## Instructions for the task:
In this exercise, write out the data word for word and leave every image out.

Stored items:

====

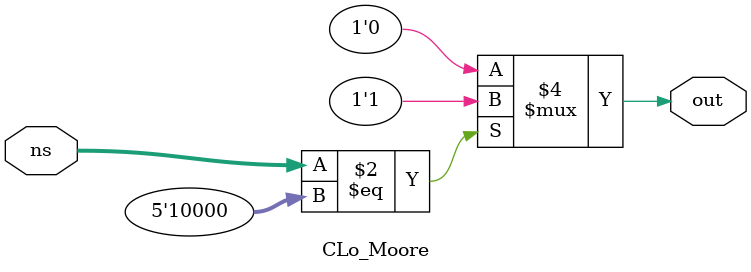
<source format=v>
`timescale 1ns / 1ps


module CLo_Moore(
    input [4:0] ns,
    output reg out
    );
    always @(*) begin//只根据当前状态确定输出
        if(ns == 5'b10000)  out = 1;
        else                out = 0;
    end
endmodule

</source>
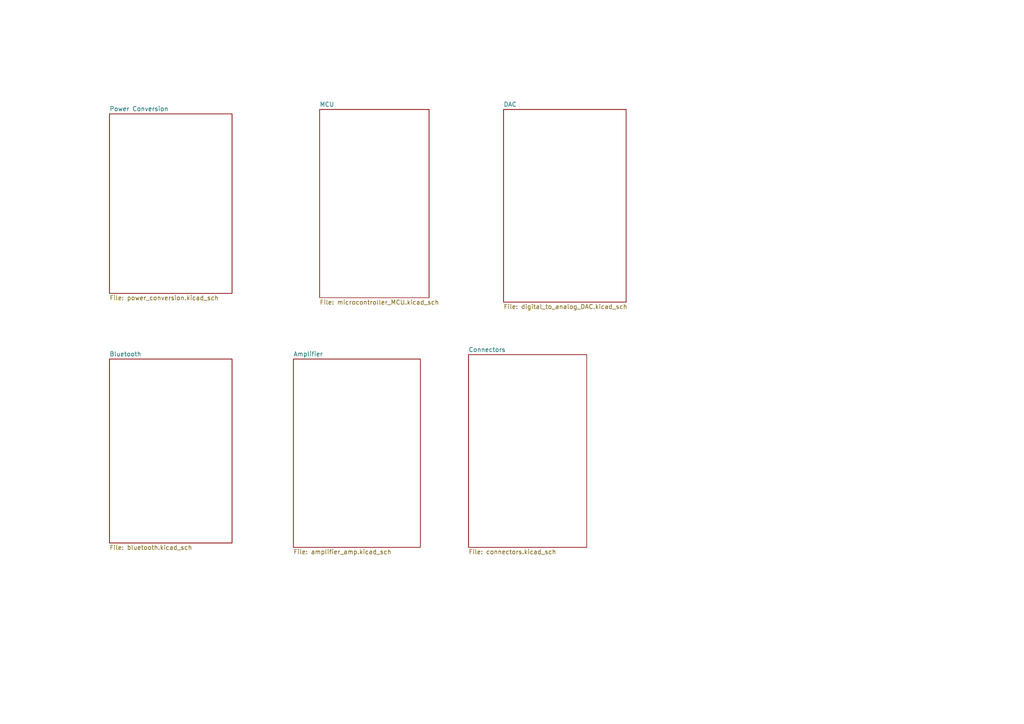
<source format=kicad_sch>
(kicad_sch
	(version 20231120)
	(generator "eeschema")
	(generator_version "8.0")
	(uuid "4d2291af-ba5f-4125-9b43-741823f4a2c8")
	(paper "A4")
	(lib_symbols)
	(sheet
		(at 31.75 104.14)
		(size 35.56 53.34)
		(fields_autoplaced yes)
		(stroke
			(width 0.1524)
			(type solid)
		)
		(fill
			(color 0 0 0 0.0000)
		)
		(uuid "212613e9-d261-4a16-831f-d4c6555a5687")
		(property "Sheetname" "Bluetooth"
			(at 31.75 103.4284 0)
			(effects
				(font
					(size 1.27 1.27)
				)
				(justify left bottom)
			)
		)
		(property "Sheetfile" "bluetooth.kicad_sch"
			(at 31.75 158.0646 0)
			(effects
				(font
					(size 1.27 1.27)
				)
				(justify left top)
			)
		)
		(instances
			(project "speaker-board"
				(path "/4d2291af-ba5f-4125-9b43-741823f4a2c8"
					(page "5")
				)
			)
		)
	)
	(sheet
		(at 135.89 102.87)
		(size 34.29 55.88)
		(fields_autoplaced yes)
		(stroke
			(width 0.1524)
			(type solid)
		)
		(fill
			(color 0 0 0 0.0000)
		)
		(uuid "3e1ea607-f5fc-4c19-bf1d-3fd31df2bc8f")
		(property "Sheetname" "Connectors"
			(at 135.89 102.1584 0)
			(effects
				(font
					(size 1.27 1.27)
				)
				(justify left bottom)
			)
		)
		(property "Sheetfile" "connectors.kicad_sch"
			(at 135.89 159.3346 0)
			(effects
				(font
					(size 1.27 1.27)
				)
				(justify left top)
			)
		)
		(instances
			(project "speaker-board"
				(path "/4d2291af-ba5f-4125-9b43-741823f4a2c8"
					(page "7")
				)
			)
		)
	)
	(sheet
		(at 85.09 104.14)
		(size 36.83 54.61)
		(fields_autoplaced yes)
		(stroke
			(width 0.1524)
			(type solid)
		)
		(fill
			(color 0 0 0 0.0000)
		)
		(uuid "4cea765e-9e6a-41dd-8347-f6b99703dfc7")
		(property "Sheetname" "Amplifier"
			(at 85.09 103.4284 0)
			(effects
				(font
					(size 1.27 1.27)
				)
				(justify left bottom)
			)
		)
		(property "Sheetfile" "amplifier_amp.kicad_sch"
			(at 85.09 159.3346 0)
			(effects
				(font
					(size 1.27 1.27)
				)
				(justify left top)
			)
		)
		(instances
			(project "speaker-board"
				(path "/4d2291af-ba5f-4125-9b43-741823f4a2c8"
					(page "6")
				)
			)
		)
	)
	(sheet
		(at 92.71 31.75)
		(size 31.75 54.61)
		(fields_autoplaced yes)
		(stroke
			(width 0.1524)
			(type solid)
		)
		(fill
			(color 0 0 0 0.0000)
		)
		(uuid "6e844476-8015-4906-a9ea-5a55ac71f5cd")
		(property "Sheetname" "MCU"
			(at 92.71 31.0384 0)
			(effects
				(font
					(size 1.27 1.27)
				)
				(justify left bottom)
			)
		)
		(property "Sheetfile" "microcontroller_MCU.kicad_sch"
			(at 92.71 86.9446 0)
			(effects
				(font
					(size 1.27 1.27)
				)
				(justify left top)
			)
		)
		(instances
			(project "speaker-board"
				(path "/4d2291af-ba5f-4125-9b43-741823f4a2c8"
					(page "3")
				)
			)
		)
	)
	(sheet
		(at 31.75 33.02)
		(size 35.56 52.07)
		(fields_autoplaced yes)
		(stroke
			(width 0.1524)
			(type solid)
		)
		(fill
			(color 0 0 0 0.0000)
		)
		(uuid "806dbcd1-a854-4562-bc01-192d9bfa60c5")
		(property "Sheetname" "Power Conversion"
			(at 31.75 32.3084 0)
			(effects
				(font
					(size 1.27 1.27)
				)
				(justify left bottom)
			)
		)
		(property "Sheetfile" "power_conversion.kicad_sch"
			(at 31.75 85.6746 0)
			(effects
				(font
					(size 1.27 1.27)
				)
				(justify left top)
			)
		)
		(instances
			(project "speaker-board"
				(path "/4d2291af-ba5f-4125-9b43-741823f4a2c8"
					(page "2")
				)
			)
		)
	)
	(sheet
		(at 146.05 31.75)
		(size 35.56 55.88)
		(fields_autoplaced yes)
		(stroke
			(width 0.1524)
			(type solid)
		)
		(fill
			(color 0 0 0 0.0000)
		)
		(uuid "a73a0563-b09a-4b94-97fb-9267a941e6a2")
		(property "Sheetname" "DAC"
			(at 146.05 31.0384 0)
			(effects
				(font
					(size 1.27 1.27)
				)
				(justify left bottom)
			)
		)
		(property "Sheetfile" "digital_to_analog_DAC.kicad_sch"
			(at 146.05 88.2146 0)
			(effects
				(font
					(size 1.27 1.27)
				)
				(justify left top)
			)
		)
		(instances
			(project "speaker-board"
				(path "/4d2291af-ba5f-4125-9b43-741823f4a2c8"
					(page "4")
				)
			)
		)
	)
	(sheet_instances
		(path "/"
			(page "1")
		)
	)
)

</source>
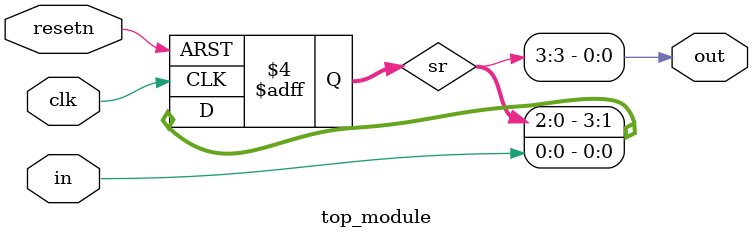
<source format=sv>
module top_module (
	input clk,
	input resetn,
	input in,
	output reg out
);
    reg [3:0] sr;

    always @(posedge clk or negedge resetn) begin
        if (!resetn)
            sr <= 4'b0000;
        else
            sr <= {sr[2:0], in};
    end

    always @(*) begin
        out = sr[3];
    end

endmodule

</source>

====

## Written answer:
<source format=v>
`timescale 1ns / 1ps


module CLo_Moore(
    input [4:0] ns,
    output reg out
    );
    always @(*) begin//只根据当前状态确定输出
        if(ns == 5'b10000)  out = 1;
        else                out = 0;
    end
endmodule

</source>
<source format=kicad_sch>
(kicad_sch
	(version 20231120)
	(generator "eeschema")
	(generator_version "8.0")
	(uuid "4d2291af-ba5f-4125-9b43-741823f4a2c8")
	(paper "A4")
	(lib_symbols)
	(sheet
		(at 31.75 104.14)
		(size 35.56 53.34)
		(fields_autoplaced yes)
		(stroke
			(width 0.1524)
			(type solid)
		)
		(fill
			(color 0 0 0 0.0000)
		)
		(uuid "212613e9-d261-4a16-831f-d4c6555a5687")
		(property "Sheetname" "Bluetooth"
			(at 31.75 103.4284 0)
			(effects
				(font
					(size 1.27 1.27)
				)
				(justify left bottom)
			)
		)
		(property "Sheetfile" "bluetooth.kicad_sch"
			(at 31.75 158.0646 0)
			(effects
				(font
					(size 1.27 1.27)
				)
				(justify left top)
			)
		)
		(instances
			(project "speaker-board"
				(path "/4d2291af-ba5f-4125-9b43-741823f4a2c8"
					(page "5")
				)
			)
		)
	)
	(sheet
		(at 135.89 102.87)
		(size 34.29 55.88)
		(fields_autoplaced yes)
		(stroke
			(width 0.1524)
			(type solid)
		)
		(fill
			(color 0 0 0 0.0000)
		)
		(uuid "3e1ea607-f5fc-4c19-bf1d-3fd31df2bc8f")
		(property "Sheetname" "Connectors"
			(at 135.89 102.1584 0)
			(effects
				(font
					(size 1.27 1.27)
				)
				(justify left bottom)
			)
		)
		(property "Sheetfile" "connectors.kicad_sch"
			(at 135.89 159.3346 0)
			(effects
				(font
					(size 1.27 1.27)
				)
				(justify left top)
			)
		)
		(instances
			(project "speaker-board"
				(path "/4d2291af-ba5f-4125-9b43-741823f4a2c8"
					(page "7")
				)
			)
		)
	)
	(sheet
		(at 85.09 104.14)
		(size 36.83 54.61)
		(fields_autoplaced yes)
		(stroke
			(width 0.1524)
			(type solid)
		)
		(fill
			(color 0 0 0 0.0000)
		)
		(uuid "4cea765e-9e6a-41dd-8347-f6b99703dfc7")
		(property "Sheetname" "Amplifier"
			(at 85.09 103.4284 0)
			(effects
				(font
					(size 1.27 1.27)
				)
				(justify left bottom)
			)
		)
		(property "Sheetfile" "amplifier_amp.kicad_sch"
			(at 85.09 159.3346 0)
			(effects
				(font
					(size 1.27 1.27)
				)
				(justify left top)
			)
		)
		(instances
			(project "speaker-board"
				(path "/4d2291af-ba5f-4125-9b43-741823f4a2c8"
					(page "6")
				)
			)
		)
	)
	(sheet
		(at 92.71 31.75)
		(size 31.75 54.61)
		(fields_autoplaced yes)
		(stroke
			(width 0.1524)
			(type solid)
		)
		(fill
			(color 0 0 0 0.0000)
		)
		(uuid "6e844476-8015-4906-a9ea-5a55ac71f5cd")
		(property "Sheetname" "MCU"
			(at 92.71 31.0384 0)
			(effects
				(font
					(size 1.27 1.27)
				)
				(justify left bottom)
			)
		)
		(property "Sheetfile" "microcontroller_MCU.kicad_sch"
			(at 92.71 86.9446 0)
			(effects
				(font
					(size 1.27 1.27)
				)
				(justify left top)
			)
		)
		(instances
			(project "speaker-board"
				(path "/4d2291af-ba5f-4125-9b43-741823f4a2c8"
					(page "3")
				)
			)
		)
	)
	(sheet
		(at 31.75 33.02)
		(size 35.56 52.07)
		(fields_autoplaced yes)
		(stroke
			(width 0.1524)
			(type solid)
		)
		(fill
			(color 0 0 0 0.0000)
		)
		(uuid "806dbcd1-a854-4562-bc01-192d9bfa60c5")
		(property "Sheetname" "Power Conversion"
			(at 31.75 32.3084 0)
			(effects
				(font
					(size 1.27 1.27)
				)
				(justify left bottom)
			)
		)
		(property "Sheetfile" "power_conversion.kicad_sch"
			(at 31.75 85.6746 0)
			(effects
				(font
					(size 1.27 1.27)
				)
				(justify left top)
			)
		)
		(instances
			(project "speaker-board"
				(path "/4d2291af-ba5f-4125-9b43-741823f4a2c8"
					(page "2")
				)
			)
		)
	)
	(sheet
		(at 146.05 31.75)
		(size 35.56 55.88)
		(fields_autoplaced yes)
		(stroke
			(width 0.1524)
			(type solid)
		)
		(fill
			(color 0 0 0 0.0000)
		)
		(uuid "a73a0563-b09a-4b94-97fb-9267a941e6a2")
		(property "Sheetname" "DAC"
			(at 146.05 31.0384 0)
			(effects
				(font
					(size 1.27 1.27)
				)
				(justify left bottom)
			)
		)
		(property "Sheetfile" "digital_to_analog_DAC.kicad_sch"
			(at 146.05 88.2146 0)
			(effects
				(font
					(size 1.27 1.27)
				)
				(justify left top)
			)
		)
		(instances
			(project "speaker-board"
				(path "/4d2291af-ba5f-4125-9b43-741823f4a2c8"
					(page "4")
				)
			)
		)
	)
	(sheet_instances
		(path "/"
			(page "1")
		)
	)
)

</source>
<source format=sv>
module top_module (
	input clk,
	input resetn,
	input in,
	output reg out
);
    reg [3:0] sr;

    always @(posedge clk or negedge resetn) begin
        if (!resetn)
            sr <= 4'b0000;
        else
            sr <= {sr[2:0], in};
    end

    always @(*) begin
        out = sr[3];
    end

endmodule

</source>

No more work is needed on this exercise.